*What is required*: The copy you return should hold every record below word for word and no images.

Source records:
* * * * *

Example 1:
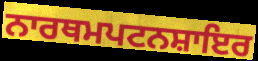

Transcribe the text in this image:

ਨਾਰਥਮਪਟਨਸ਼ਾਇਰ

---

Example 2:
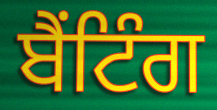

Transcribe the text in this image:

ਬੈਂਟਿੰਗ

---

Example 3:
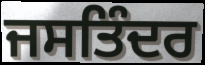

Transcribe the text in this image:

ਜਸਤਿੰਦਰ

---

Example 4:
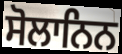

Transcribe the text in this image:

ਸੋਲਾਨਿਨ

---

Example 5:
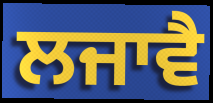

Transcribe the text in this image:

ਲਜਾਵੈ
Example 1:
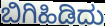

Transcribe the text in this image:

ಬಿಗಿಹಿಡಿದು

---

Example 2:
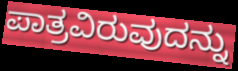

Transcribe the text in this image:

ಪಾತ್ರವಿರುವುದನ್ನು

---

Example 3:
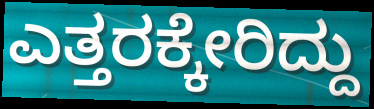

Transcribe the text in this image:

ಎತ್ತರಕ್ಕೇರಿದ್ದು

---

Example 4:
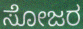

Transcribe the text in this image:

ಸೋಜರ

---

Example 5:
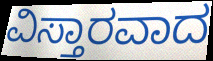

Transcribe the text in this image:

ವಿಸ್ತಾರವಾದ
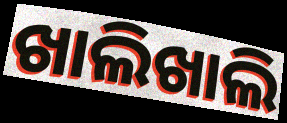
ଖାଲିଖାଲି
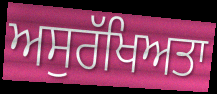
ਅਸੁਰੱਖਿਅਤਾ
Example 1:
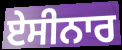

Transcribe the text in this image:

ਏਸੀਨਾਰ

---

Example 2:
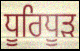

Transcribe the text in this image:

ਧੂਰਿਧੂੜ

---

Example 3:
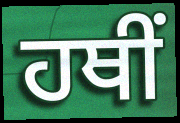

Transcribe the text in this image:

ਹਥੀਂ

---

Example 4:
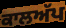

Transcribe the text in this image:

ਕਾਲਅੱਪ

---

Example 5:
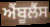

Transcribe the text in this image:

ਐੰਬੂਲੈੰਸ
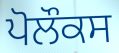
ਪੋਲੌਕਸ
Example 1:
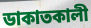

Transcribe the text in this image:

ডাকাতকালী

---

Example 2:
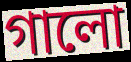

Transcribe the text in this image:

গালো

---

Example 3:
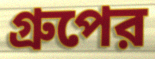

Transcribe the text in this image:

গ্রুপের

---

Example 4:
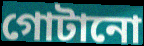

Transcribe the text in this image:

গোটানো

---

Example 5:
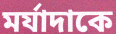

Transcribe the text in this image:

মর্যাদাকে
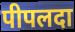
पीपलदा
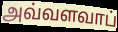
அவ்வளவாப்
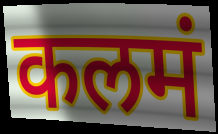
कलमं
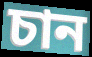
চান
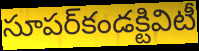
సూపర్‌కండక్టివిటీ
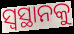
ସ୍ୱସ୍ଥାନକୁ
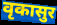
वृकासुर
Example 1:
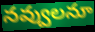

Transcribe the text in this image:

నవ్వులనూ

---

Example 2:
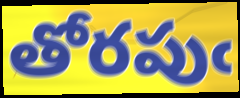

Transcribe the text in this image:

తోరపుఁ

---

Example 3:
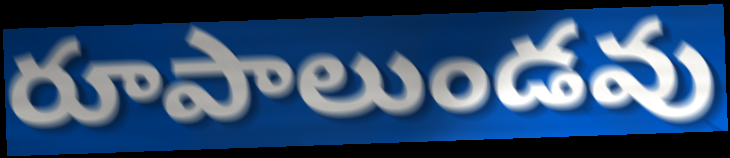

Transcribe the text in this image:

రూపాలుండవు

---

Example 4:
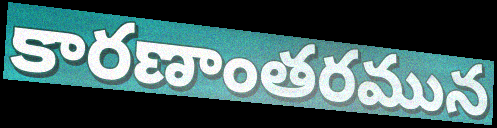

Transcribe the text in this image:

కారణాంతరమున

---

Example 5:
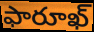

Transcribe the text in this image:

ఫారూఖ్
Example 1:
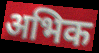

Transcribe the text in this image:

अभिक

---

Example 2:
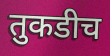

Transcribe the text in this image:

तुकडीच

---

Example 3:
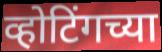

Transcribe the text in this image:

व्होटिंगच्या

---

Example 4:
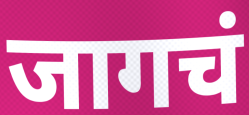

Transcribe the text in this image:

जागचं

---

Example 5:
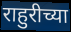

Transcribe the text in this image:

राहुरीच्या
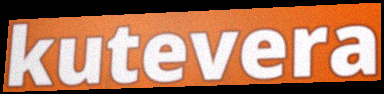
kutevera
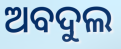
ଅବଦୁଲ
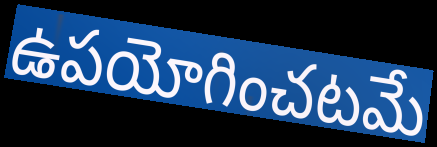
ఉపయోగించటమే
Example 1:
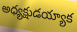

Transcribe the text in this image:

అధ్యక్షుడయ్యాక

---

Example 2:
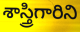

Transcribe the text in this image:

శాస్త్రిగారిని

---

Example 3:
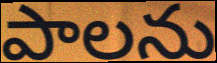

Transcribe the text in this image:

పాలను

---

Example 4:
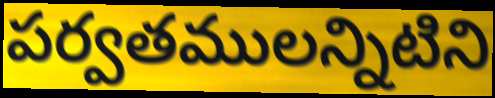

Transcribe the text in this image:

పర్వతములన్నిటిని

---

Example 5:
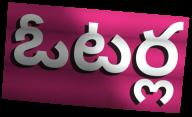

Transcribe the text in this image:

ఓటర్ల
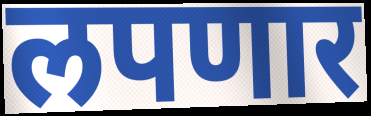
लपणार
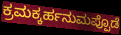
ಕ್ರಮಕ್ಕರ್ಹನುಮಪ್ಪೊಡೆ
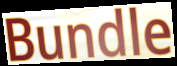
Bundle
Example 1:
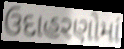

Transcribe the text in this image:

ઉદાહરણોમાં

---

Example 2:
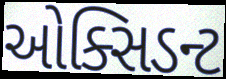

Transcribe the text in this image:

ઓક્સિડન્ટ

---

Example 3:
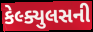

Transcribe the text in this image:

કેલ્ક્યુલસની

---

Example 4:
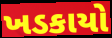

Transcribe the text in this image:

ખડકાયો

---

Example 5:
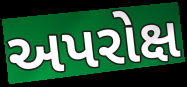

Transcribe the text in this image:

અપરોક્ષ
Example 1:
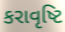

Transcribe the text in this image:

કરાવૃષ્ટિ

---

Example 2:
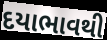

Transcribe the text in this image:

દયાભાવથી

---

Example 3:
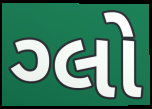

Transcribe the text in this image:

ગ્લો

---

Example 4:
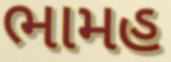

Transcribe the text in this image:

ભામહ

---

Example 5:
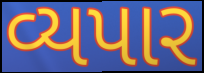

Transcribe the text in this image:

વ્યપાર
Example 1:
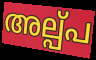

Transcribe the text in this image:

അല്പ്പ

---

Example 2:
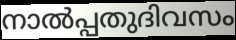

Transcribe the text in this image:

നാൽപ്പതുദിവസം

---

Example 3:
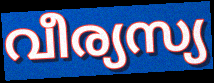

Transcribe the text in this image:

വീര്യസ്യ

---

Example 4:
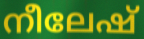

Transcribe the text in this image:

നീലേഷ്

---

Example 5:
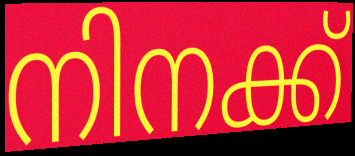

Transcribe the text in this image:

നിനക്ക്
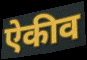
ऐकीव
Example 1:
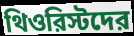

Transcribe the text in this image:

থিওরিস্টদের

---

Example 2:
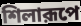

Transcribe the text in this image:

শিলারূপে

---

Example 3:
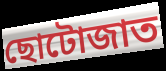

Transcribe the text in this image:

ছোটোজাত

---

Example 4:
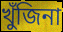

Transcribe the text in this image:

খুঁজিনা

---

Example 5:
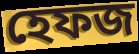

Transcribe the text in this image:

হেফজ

* * * * *

*Problem solution*:
Example 1:

Transcribe the text in this image:

ਨਾਰਥਮਪਟਨਸ਼ਾਇਰ

---

Example 2:

Transcribe the text in this image:

ਬੈਂਟਿੰਗ

---

Example 3:

Transcribe the text in this image:

ਜਸਤਿੰਦਰ

---

Example 4:

Transcribe the text in this image:

ਸੋਲਾਨਿਨ

---

Example 5:

Transcribe the text in this image:

ਲਜਾਵੈ
Example 1:

Transcribe the text in this image:

ಬಿಗಿಹಿಡಿದು

---

Example 2:

Transcribe the text in this image:

ಪಾತ್ರವಿರುವುದನ್ನು

---

Example 3:

Transcribe the text in this image:

ಎತ್ತರಕ್ಕೇರಿದ್ದು

---

Example 4:

Transcribe the text in this image:

ಸೋಜರ

---

Example 5:

Transcribe the text in this image:

ವಿಸ್ತಾರವಾದ
ଖାଲିଖାଲି
ਅਸੁਰੱਖਿਅਤਾ
Example 1:

Transcribe the text in this image:

ਏਸੀਨਾਰ

---

Example 2:

Transcribe the text in this image:

ਧੂਰਿਧੂੜ

---

Example 3:

Transcribe the text in this image:

ਹਥੀਂ

---

Example 4:

Transcribe the text in this image:

ਕਾਲਅੱਪ

---

Example 5:

Transcribe the text in this image:

ਐੰਬੂਲੈੰਸ
ਪੋਲੌਕਸ
Example 1:

Transcribe the text in this image:

ডাকাতকালী

---

Example 2:

Transcribe the text in this image:

গালো

---

Example 3:

Transcribe the text in this image:

গ্রুপের

---

Example 4:

Transcribe the text in this image:

গোটানো

---

Example 5:

Transcribe the text in this image:

মর্যাদাকে
पीपलदा
அவ்வளவாப்
कलमं
চান
సూపర్‌కండక్టివిటీ
ସ୍ୱସ୍ଥାନକୁ
वृकासुर
Example 1:

Transcribe the text in this image:

నవ్వులనూ

---

Example 2:

Transcribe the text in this image:

తోరపుఁ

---

Example 3:

Transcribe the text in this image:

రూపాలుండవు

---

Example 4:

Transcribe the text in this image:

కారణాంతరమున

---

Example 5:

Transcribe the text in this image:

ఫారూఖ్
Example 1:

Transcribe the text in this image:

अभिक

---

Example 2:

Transcribe the text in this image:

तुकडीच

---

Example 3:

Transcribe the text in this image:

व्होटिंगच्या

---

Example 4:

Transcribe the text in this image:

जागचं

---

Example 5:

Transcribe the text in this image:

राहुरीच्या
kutevera
ଅବଦୁଲ
ఉపయోగించటమే
Example 1:

Transcribe the text in this image:

అధ్యక్షుడయ్యాక

---

Example 2:

Transcribe the text in this image:

శాస్త్రిగారిని

---

Example 3:

Transcribe the text in this image:

పాలను

---

Example 4:

Transcribe the text in this image:

పర్వతములన్నిటిని

---

Example 5:

Transcribe the text in this image:

ఓటర్ల
लपणार
ಕ್ರಮಕ್ಕರ್ಹನುಮಪ್ಪೊಡೆ
Bundle
Example 1:

Transcribe the text in this image:

ઉદાહરણોમાં

---

Example 2:

Transcribe the text in this image:

ઓક્સિડન્ટ

---

Example 3:

Transcribe the text in this image:

કેલ્ક્યુલસની

---

Example 4:

Transcribe the text in this image:

ખડકાયો

---

Example 5:

Transcribe the text in this image:

અપરોક્ષ
Example 1:

Transcribe the text in this image:

કરાવૃષ્ટિ

---

Example 2:

Transcribe the text in this image:

દયાભાવથી

---

Example 3:

Transcribe the text in this image:

ગ્લો

---

Example 4:

Transcribe the text in this image:

ભામહ

---

Example 5:

Transcribe the text in this image:

વ્યપાર
Example 1:

Transcribe the text in this image:

അല്പ്പ

---

Example 2:

Transcribe the text in this image:

നാൽപ്പതുദിവസം

---

Example 3:

Transcribe the text in this image:

വീര്യസ്യ

---

Example 4:

Transcribe the text in this image:

നീലേഷ്

---

Example 5:

Transcribe the text in this image:

നിനക്ക്
ऐकीव
Example 1:

Transcribe the text in this image:

থিওরিস্টদের

---

Example 2:

Transcribe the text in this image:

শিলারূপে

---

Example 3:

Transcribe the text in this image:

ছোটোজাত

---

Example 4:

Transcribe the text in this image:

খুঁজিনা

---

Example 5:

Transcribe the text in this image:

হেফজ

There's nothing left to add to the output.